The last thing men need is more Claviculars, more hair-loss drugs, more Hollywood heartthrobs with questionably perfect locks. The irony of it all? Though we’ve dramatically improved our ability to preserve our hair and maxx our looks, all we’ve done is prove that vanity makes us miserable. When we look back in 100 years, won’t this all seem just as hilariously mad as standing on our heads? Men need acceptance and encouragement, the kind that, ironically, exists on the r/bald subreddit, recently celebrated on the Substack “Okay Zoomer” as “a community that offers solidarity and encouragement to men losing their hair [and] a bright spot in the increasingly dark online ecosystem of looksmaxxers.”
Maybe we can learn something from the people of the past after all, despite their flawed methods. In the tombs of ancient Egypt, researchers discovered texts and artwork depicting the search for a hair-loss cure. Alas, though the Egyptians developed surprisingly advanced natural remedies to cure other diseases and disorders, a magical hair-regrowth serum wasn’t among them. But on those artworks and in those texts, the phenomenon was signified by one short word in hieroglyphics. Those letters, when translated into the modern alphabet, spell is. Though certainly coincidental, it’s a little poetic, no? To be bald, is. To just exist.

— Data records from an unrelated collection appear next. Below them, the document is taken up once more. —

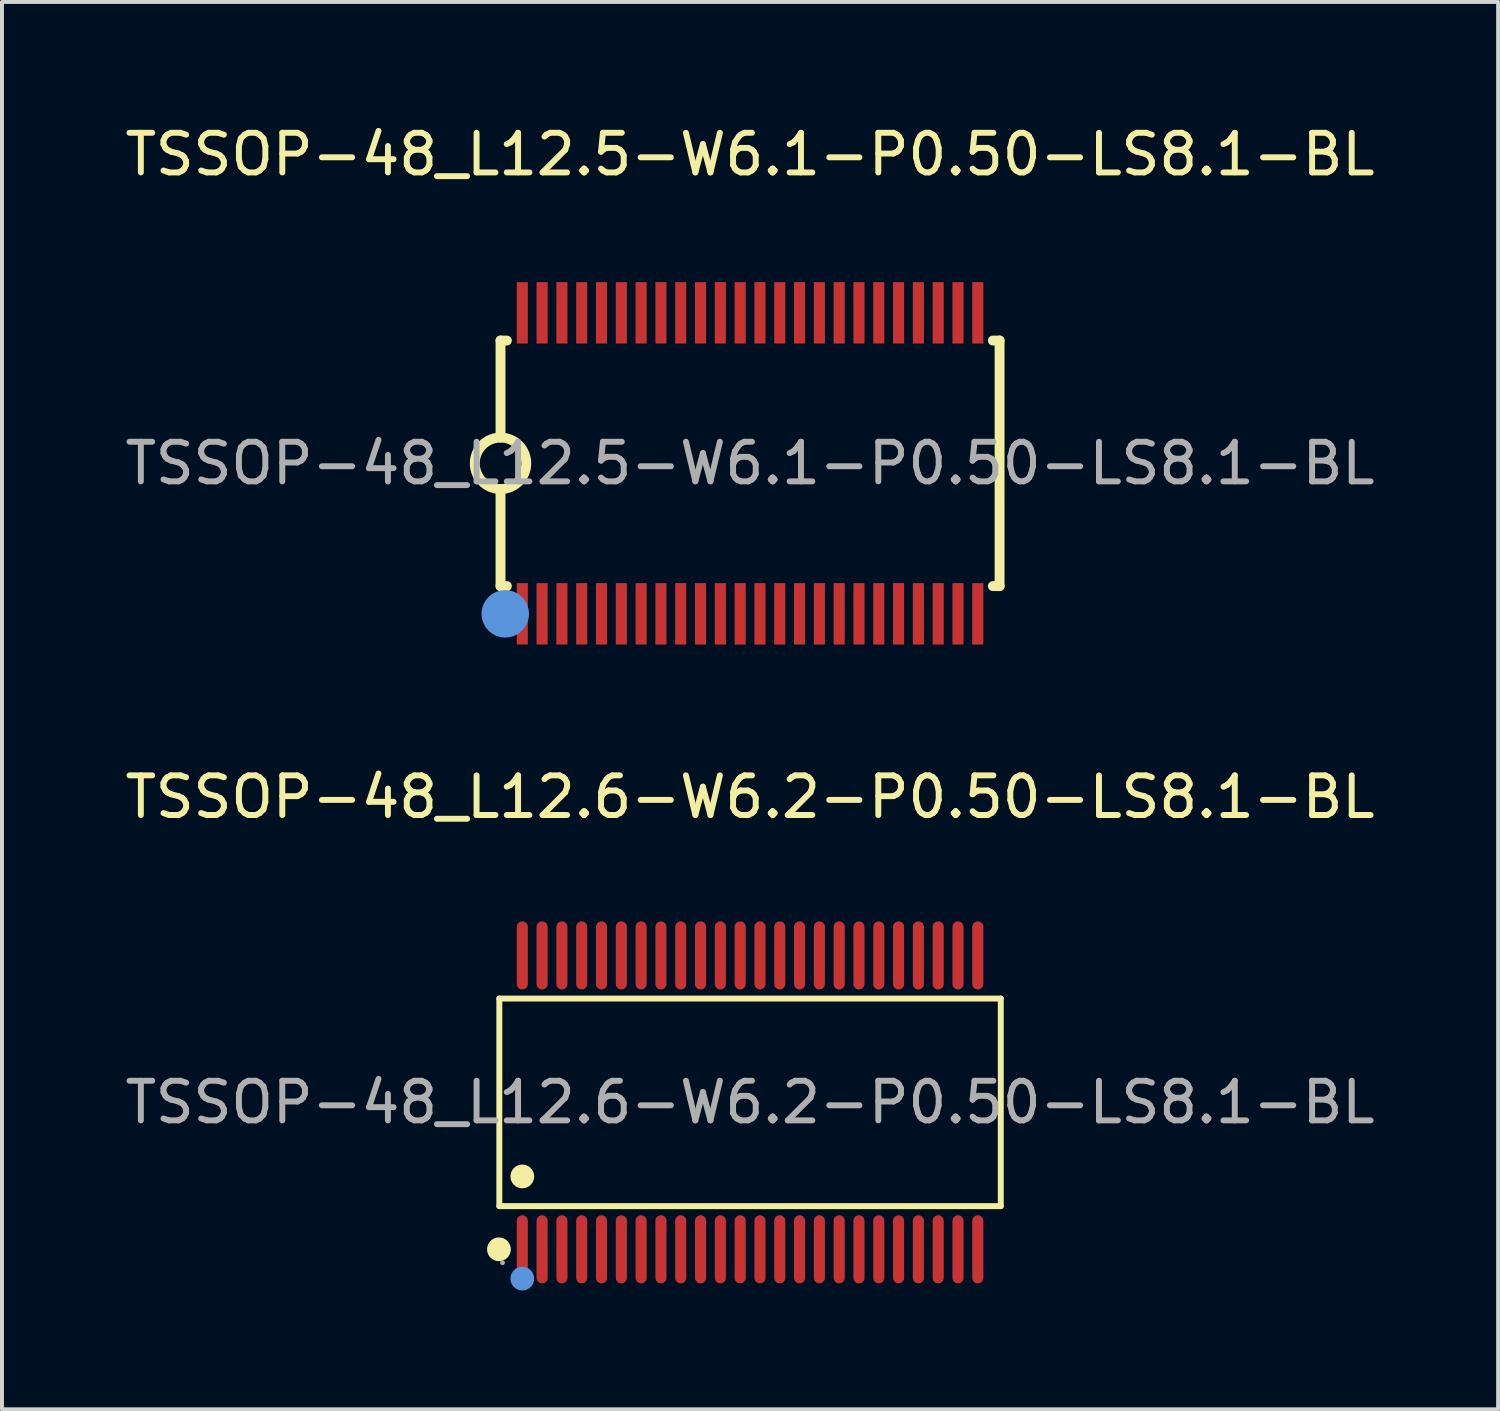
<source format=kicad_pcb>
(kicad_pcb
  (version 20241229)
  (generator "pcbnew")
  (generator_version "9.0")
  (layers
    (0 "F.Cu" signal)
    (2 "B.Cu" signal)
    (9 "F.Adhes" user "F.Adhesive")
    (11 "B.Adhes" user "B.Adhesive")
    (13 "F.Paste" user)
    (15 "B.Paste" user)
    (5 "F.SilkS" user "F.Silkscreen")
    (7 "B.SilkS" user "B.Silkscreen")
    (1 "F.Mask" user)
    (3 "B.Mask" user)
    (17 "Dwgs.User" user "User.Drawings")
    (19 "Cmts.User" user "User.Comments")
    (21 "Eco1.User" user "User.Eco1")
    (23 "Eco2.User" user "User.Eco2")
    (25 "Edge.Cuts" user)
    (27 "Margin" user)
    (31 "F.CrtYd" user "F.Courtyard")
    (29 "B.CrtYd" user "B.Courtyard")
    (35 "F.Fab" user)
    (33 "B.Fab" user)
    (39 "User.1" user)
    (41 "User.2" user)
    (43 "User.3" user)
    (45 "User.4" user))
  (footprint "TSSOP-48_L12.6-W6.2-P0.50-LS8.1-BL"
    (layer "F.Cu")
    (at 15.887 24.782)
    (property "Reference" "TSSOP-48_L12.6-W6.2-P0.50-LS8.1-BL" (at 0 -7.71 0) (layer "F.SilkS") (effects (font (size 1 1) (thickness 0.15))))
    (attr through_hole)
    (fp_line (start -6.33 -2.62) (end 6.33 -2.62) (stroke (width 0.15) (type solid)) (layer "F.SilkS"))
    (fp_line (start -6.33 2.62) (end -6.33 -2.62) (stroke (width 0.15) (type solid)) (layer "F.SilkS"))
    (fp_line (start 6.33 -2.62) (end 6.33 2.62) (stroke (width 0.15) (type solid)) (layer "F.SilkS"))
    (fp_line (start 6.33 2.62) (end -6.33 2.62) (stroke (width 0.15) (type solid)) (layer "F.SilkS"))
    (fp_circle (center -6.34 3.71) (end -6.19 3.71) (stroke (width 0.3) (type solid)) (fill no) (layer "F.SilkS"))
    (fp_circle (center -5.75 1.87) (end -5.6 1.87) (stroke (width 0.3) (type solid)) (fill no) (layer "F.SilkS"))
    (fp_circle (center -5.75 4.45) (end -5.6 4.45) (stroke (width 0.3) (type solid)) (fill no) (layer "Cmts.User"))
    (fp_circle (center -6.25 4.05) (end -6.22 4.05) (stroke (width 0.06) (type solid)) (fill no) (layer "F.Fab"))
    (fp_text user "${REFERENCE}" (at 0 0 0) (layer "F.Fab") (effects (font (size 1 1) (thickness 0.15))))
    (pad "1" smd oval (at -5.75 3.71) (size 0.28 1.72) (layers "F.Cu" "F.Mask" "F.Paste"))
    (pad "2" smd oval (at -5.25 3.71) (size 0.28 1.72) (layers "F.Cu" "F.Mask" "F.Paste"))
    (pad "3" smd oval (at -4.75 3.71) (size 0.28 1.72) (layers "F.Cu" "F.Mask" "F.Paste"))
    (pad "4" smd oval (at -4.25 3.71) (size 0.28 1.72) (layers "F.Cu" "F.Mask" "F.Paste"))
    (pad "5" smd oval (at -3.75 3.71) (size 0.28 1.72) (layers "F.Cu" "F.Mask" "F.Paste"))
    (pad "6" smd oval (at -3.25 3.71) (size 0.28 1.72) (layers "F.Cu" "F.Mask" "F.Paste"))
    (pad "7" smd oval (at -2.75 3.71) (size 0.28 1.72) (layers "F.Cu" "F.Mask" "F.Paste"))
    (pad "8" smd oval (at -2.25 3.71) (size 0.28 1.72) (layers "F.Cu" "F.Mask" "F.Paste"))
    (pad "9" smd oval (at -1.75 3.71) (size 0.28 1.72) (layers "F.Cu" "F.Mask" "F.Paste"))
    (pad "10" smd oval (at -1.25 3.71) (size 0.28 1.72) (layers "F.Cu" "F.Mask" "F.Paste"))
    (pad "11" smd oval (at -0.75 3.71) (size 0.28 1.72) (layers "F.Cu" "F.Mask" "F.Paste"))
    (pad "12" smd oval (at -0.25 3.71) (size 0.28 1.72) (layers "F.Cu" "F.Mask" "F.Paste"))
    (pad "13" smd oval (at 0.25 3.71) (size 0.28 1.72) (layers "F.Cu" "F.Mask" "F.Paste"))
    (pad "14" smd oval (at 0.75 3.71) (size 0.28 1.72) (layers "F.Cu" "F.Mask" "F.Paste"))
    (pad "15" smd oval (at 1.25 3.71) (size 0.28 1.72) (layers "F.Cu" "F.Mask" "F.Paste"))
    (pad "16" smd oval (at 1.75 3.71) (size 0.28 1.72) (layers "F.Cu" "F.Mask" "F.Paste"))
    (pad "17" smd oval (at 2.25 3.71) (size 0.28 1.72) (layers "F.Cu" "F.Mask" "F.Paste"))
    (pad "18" smd oval (at 2.75 3.71) (size 0.28 1.72) (layers "F.Cu" "F.Mask" "F.Paste"))
    (pad "19" smd oval (at 3.25 3.71) (size 0.28 1.72) (layers "F.Cu" "F.Mask" "F.Paste"))
    (pad "20" smd oval (at 3.75 3.71) (size 0.28 1.72) (layers "F.Cu" "F.Mask" "F.Paste"))
    (pad "21" smd oval (at 4.25 3.71) (size 0.28 1.72) (layers "F.Cu" "F.Mask" "F.Paste"))
    (pad "22" smd oval (at 4.75 3.71) (size 0.28 1.72) (layers "F.Cu" "F.Mask" "F.Paste"))
    (pad "23" smd oval (at 5.25 3.71) (size 0.28 1.72) (layers "F.Cu" "F.Mask" "F.Paste"))
    (pad "24" smd oval (at 5.75 3.71) (size 0.28 1.72) (layers "F.Cu" "F.Mask" "F.Paste"))
    (pad "25" smd oval (at 5.75 -3.71) (size 0.28 1.72) (layers "F.Cu" "F.Mask" "F.Paste"))
    (pad "26" smd oval (at 5.25 -3.71) (size 0.28 1.72) (layers "F.Cu" "F.Mask" "F.Paste"))
    (pad "27" smd oval (at 4.75 -3.71) (size 0.28 1.72) (layers "F.Cu" "F.Mask" "F.Paste"))
    (pad "28" smd oval (at 4.25 -3.71) (size 0.28 1.72) (layers "F.Cu" "F.Mask" "F.Paste"))
    (pad "29" smd oval (at 3.75 -3.71) (size 0.28 1.72) (layers "F.Cu" "F.Mask" "F.Paste"))
    (pad "30" smd oval (at 3.25 -3.71) (size 0.28 1.72) (layers "F.Cu" "F.Mask" "F.Paste"))
    (pad "31" smd oval (at 2.75 -3.71) (size 0.28 1.72) (layers "F.Cu" "F.Mask" "F.Paste"))
    (pad "32" smd oval (at 2.25 -3.71) (size 0.28 1.72) (layers "F.Cu" "F.Mask" "F.Paste"))
    (pad "33" smd oval (at 1.75 -3.71) (size 0.28 1.72) (layers "F.Cu" "F.Mask" "F.Paste"))
    (pad "34" smd oval (at 1.25 -3.71) (size 0.28 1.72) (layers "F.Cu" "F.Mask" "F.Paste"))
    (pad "35" smd oval (at 0.75 -3.71) (size 0.28 1.72) (layers "F.Cu" "F.Mask" "F.Paste"))
    (pad "36" smd oval (at 0.25 -3.71) (size 0.28 1.72) (layers "F.Cu" "F.Mask" "F.Paste"))
    (pad "37" smd oval (at -0.25 -3.71) (size 0.28 1.72) (layers "F.Cu" "F.Mask" "F.Paste"))
    (pad "38" smd oval (at -0.75 -3.71) (size 0.28 1.72) (layers "F.Cu" "F.Mask" "F.Paste"))
    (pad "39" smd oval (at -1.25 -3.71) (size 0.28 1.72) (layers "F.Cu" "F.Mask" "F.Paste"))
    (pad "40" smd oval (at -1.75 -3.71) (size 0.28 1.72) (layers "F.Cu" "F.Mask" "F.Paste"))
    (pad "41" smd oval (at -2.25 -3.71) (size 0.28 1.72) (layers "F.Cu" "F.Mask" "F.Paste"))
    (pad "42" smd oval (at -2.75 -3.71) (size 0.28 1.72) (layers "F.Cu" "F.Mask" "F.Paste"))
    (pad "43" smd oval (at -3.25 -3.71) (size 0.28 1.72) (layers "F.Cu" "F.Mask" "F.Paste"))
    (pad "44" smd oval (at -3.75 -3.71) (size 0.28 1.72) (layers "F.Cu" "F.Mask" "F.Paste"))
    (pad "45" smd oval (at -4.25 -3.71) (size 0.28 1.72) (layers "F.Cu" "F.Mask" "F.Paste"))
    (pad "46" smd oval (at -4.75 -3.71) (size 0.28 1.72) (layers "F.Cu" "F.Mask" "F.Paste"))
    (pad "47" smd oval (at -5.25 -3.71) (size 0.28 1.72) (layers "F.Cu" "F.Mask" "F.Paste"))
    (pad "48" smd oval (at -5.75 -3.71) (size 0.28 1.72) (layers "F.Cu" "F.Mask" "F.Paste")))
  (footprint "TSSOP-48_L12.5-W6.1-P0.50-LS8.1-BL"
    (layer "F.Cu")
    (at 15.887 8.648)
    (property "Reference" "TSSOP-48_L12.5-W6.1-P0.50-LS8.1-BL" (at 0 -7.8 0) (layer "F.SilkS") (effects (font (size 1 1) (thickness 0.15))))
    (attr through_hole)
    (fp_line (start -6.3 -3.1) (end -6.3 -0.65) (stroke (width 0.25) (type solid)) (layer "F.SilkS"))
    (fp_line (start -6.3 -3.1) (end -6.14 -3.1) (stroke (width 0.25) (type solid)) (layer "F.SilkS"))
    (fp_line (start -6.3 3.1) (end -6.3 0.65) (stroke (width 0.25) (type solid)) (layer "F.SilkS"))
    (fp_line (start -6.3 3.1) (end -6.14 3.1) (stroke (width 0.25) (type solid)) (layer "F.SilkS"))
    (fp_line (start 6.13 -3.1) (end 6.3 -3.1) (stroke (width 0.25) (type solid)) (layer "F.SilkS"))
    (fp_line (start 6.13 3.1) (end 6.3 3.1) (stroke (width 0.25) (type solid)) (layer "F.SilkS"))
    (fp_line (start 6.3 -3.1) (end 6.3 3.1) (stroke (width 0.25) (type solid)) (layer "F.SilkS"))
    (fp_arc (start -6.311344 0.649901) (mid -6.294328 -0.649975) (end -6.3 0.65) (stroke (width 0.25) (type solid)) (layer "F.SilkS"))
    (fp_circle (center -6.35 3.81) (end -6.22 3.81) (stroke (width 0.25) (type solid)) (fill no) (layer "F.SilkS"))
    (fp_circle (center -6.18 3.8) (end -5.88 3.8) (stroke (width 0.6) (type solid)) (fill no) (layer "Cmts.User"))
    (fp_circle (center -6.25 4.05) (end -6.22 4.05) (stroke (width 0.06) (type solid)) (fill no) (layer "F.Fab"))
    (fp_text user "${REFERENCE}" (at 0 0 0) (layer "F.Fab") (effects (font (size 1 1) (thickness 0.15))))
    (pad "1" smd rect (at -5.75 3.8) (size 0.28 1.55) (layers "F.Cu" "F.Mask" "F.Paste"))
    (pad "2" smd rect (at -5.25 3.8) (size 0.28 1.55) (layers "F.Cu" "F.Mask" "F.Paste"))
    (pad "3" smd rect (at -4.75 3.8) (size 0.28 1.55) (layers "F.Cu" "F.Mask" "F.Paste"))
    (pad "4" smd rect (at -4.25 3.8) (size 0.28 1.55) (layers "F.Cu" "F.Mask" "F.Paste"))
    (pad "5" smd rect (at -3.75 3.8) (size 0.28 1.55) (layers "F.Cu" "F.Mask" "F.Paste"))
    (pad "6" smd rect (at -3.25 3.8) (size 0.28 1.55) (layers "F.Cu" "F.Mask" "F.Paste"))
    (pad "7" smd rect (at -2.75 3.8) (size 0.28 1.55) (layers "F.Cu" "F.Mask" "F.Paste"))
    (pad "8" smd rect (at -2.25 3.8) (size 0.28 1.55) (layers "F.Cu" "F.Mask" "F.Paste"))
    (pad "9" smd rect (at -1.75 3.8) (size 0.28 1.55) (layers "F.Cu" "F.Mask" "F.Paste"))
    (pad "10" smd rect (at -1.25 3.8) (size 0.28 1.55) (layers "F.Cu" "F.Mask" "F.Paste"))
    (pad "11" smd rect (at -0.75 3.8) (size 0.28 1.55) (layers "F.Cu" "F.Mask" "F.Paste"))
    (pad "12" smd rect (at -0.25 3.8) (size 0.28 1.55) (layers "F.Cu" "F.Mask" "F.Paste"))
    (pad "13" smd rect (at 0.25 3.8) (size 0.28 1.55) (layers "F.Cu" "F.Mask" "F.Paste"))
    (pad "14" smd rect (at 0.75 3.8) (size 0.28 1.55) (layers "F.Cu" "F.Mask" "F.Paste"))
    (pad "15" smd rect (at 1.25 3.8) (size 0.28 1.55) (layers "F.Cu" "F.Mask" "F.Paste"))
    (pad "16" smd rect (at 1.75 3.8) (size 0.28 1.55) (layers "F.Cu" "F.Mask" "F.Paste"))
    (pad "17" smd rect (at 2.25 3.8) (size 0.28 1.55) (layers "F.Cu" "F.Mask" "F.Paste"))
    (pad "18" smd rect (at 2.75 3.8) (size 0.28 1.55) (layers "F.Cu" "F.Mask" "F.Paste"))
    (pad "19" smd rect (at 3.25 3.8) (size 0.28 1.55) (layers "F.Cu" "F.Mask" "F.Paste"))
    (pad "20" smd rect (at 3.75 3.8) (size 0.28 1.55) (layers "F.Cu" "F.Mask" "F.Paste"))
    (pad "21" smd rect (at 4.25 3.8) (size 0.28 1.55) (layers "F.Cu" "F.Mask" "F.Paste"))
    (pad "22" smd rect (at 4.75 3.8) (size 0.28 1.55) (layers "F.Cu" "F.Mask" "F.Paste"))
    (pad "23" smd rect (at 5.25 3.8) (size 0.28 1.55) (layers "F.Cu" "F.Mask" "F.Paste"))
    (pad "24" smd rect (at 5.75 3.8) (size 0.28 1.55) (layers "F.Cu" "F.Mask" "F.Paste"))
    (pad "25" smd rect (at 5.75 -3.8) (size 0.28 1.55) (layers "F.Cu" "F.Mask" "F.Paste"))
    (pad "26" smd rect (at 5.25 -3.8) (size 0.28 1.55) (layers "F.Cu" "F.Mask" "F.Paste"))
    (pad "27" smd rect (at 4.75 -3.8) (size 0.28 1.55) (layers "F.Cu" "F.Mask" "F.Paste"))
    (pad "28" smd rect (at 4.25 -3.8) (size 0.28 1.55) (layers "F.Cu" "F.Mask" "F.Paste"))
    (pad "29" smd rect (at 3.75 -3.8) (size 0.28 1.55) (layers "F.Cu" "F.Mask" "F.Paste"))
    (pad "30" smd rect (at 3.25 -3.8) (size 0.28 1.55) (layers "F.Cu" "F.Mask" "F.Paste"))
    (pad "31" smd rect (at 2.75 -3.8) (size 0.28 1.55) (layers "F.Cu" "F.Mask" "F.Paste"))
    (pad "32" smd rect (at 2.25 -3.8) (size 0.28 1.55) (layers "F.Cu" "F.Mask" "F.Paste"))
    (pad "33" smd rect (at 1.75 -3.8) (size 0.28 1.55) (layers "F.Cu" "F.Mask" "F.Paste"))
    (pad "34" smd rect (at 1.25 -3.8) (size 0.28 1.55) (layers "F.Cu" "F.Mask" "F.Paste"))
    (pad "35" smd rect (at 0.75 -3.8) (size 0.28 1.55) (layers "F.Cu" "F.Mask" "F.Paste"))
    (pad "36" smd rect (at 0.25 -3.8) (size 0.28 1.55) (layers "F.Cu" "F.Mask" "F.Paste"))
    (pad "37" smd rect (at -0.25 -3.8) (size 0.28 1.55) (layers "F.Cu" "F.Mask" "F.Paste"))
    (pad "38" smd rect (at -0.75 -3.8) (size 0.28 1.55) (layers "F.Cu" "F.Mask" "F.Paste"))
    (pad "39" smd rect (at -1.25 -3.8) (size 0.28 1.55) (layers "F.Cu" "F.Mask" "F.Paste"))
    (pad "40" smd rect (at -1.75 -3.8) (size 0.28 1.55) (layers "F.Cu" "F.Mask" "F.Paste"))
    (pad "41" smd rect (at -2.25 -3.8) (size 0.28 1.55) (layers "F.Cu" "F.Mask" "F.Paste"))
    (pad "42" smd rect (at -2.75 -3.8) (size 0.28 1.55) (layers "F.Cu" "F.Mask" "F.Paste"))
    (pad "43" smd rect (at -3.25 -3.8) (size 0.28 1.55) (layers "F.Cu" "F.Mask" "F.Paste"))
    (pad "44" smd rect (at -3.75 -3.8) (size 0.28 1.55) (layers "F.Cu" "F.Mask" "F.Paste"))
    (pad "45" smd rect (at -4.25 -3.8) (size 0.28 1.55) (layers "F.Cu" "F.Mask" "F.Paste"))
    (pad "46" smd rect (at -4.75 -3.8) (size 0.28 1.55) (layers "F.Cu" "F.Mask" "F.Paste"))
    (pad "47" smd rect (at -5.25 -3.8) (size 0.28 1.55) (layers "F.Cu" "F.Mask" "F.Paste"))
    (pad "48" smd rect (at -5.75 -3.8) (size 0.28 1.55) (layers "F.Cu" "F.Mask" "F.Paste")))
  (gr_rect
    (start -3 -3)
    (end 34.774 32.532)
    (stroke (width 0.1) (type default))
    (fill no)
    (layer "Edge.Cuts")))
</source>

When I turned 29, I had an epiphany antithetical to anyone who’s ever turned 29: Thirty is a promised land. Marriage, kids, a steady career—all terrible anxieties just a year or two before—actually looked enticing. And within the coming decade, I’d collect wisdom and insight, twin assets unattainable by those convinced they’ll live forever. I’d distill the messy memories of my youth into orderly, purposeful stories. And hindsight: Though my vision will degrade, my hindsight will certainly improve beyond 20/20.
A man must trade a piece of himself to receive such gifts. It’s as Guy Martin wrote about baldness in the October 1982 issue of Esquire: “…if you really pay attention to what flux is doing to your form, you can reach an understanding with Father Time, face Death squarely, and avoid the contrived mid-life crises experienced with such needless agony across America.”
Gradually, I noticed I no longer participated in my morning ritual: Wake up, look in the bathroom mirror, push hair back, think, hope, pray. There was a dog to walk, a fiancée to cook breakfast for, work and chores to do. That $60 white tube full of minoxidil-finasteride-hybrid cream? Well, it wasn’t worth the time nor money anymore. So I grabbed it out of the bathroom cabinet and tossed it. Sure, my forehead looks longer. And just as sunrise breaks through clouds, so shines my bare crown. I keep a closer crop these days, grow my beard longer, wear my favorite baseball cap when the occasion allows. And why shouldn’t you? There’s so much life ahead. Who needs hair to live it?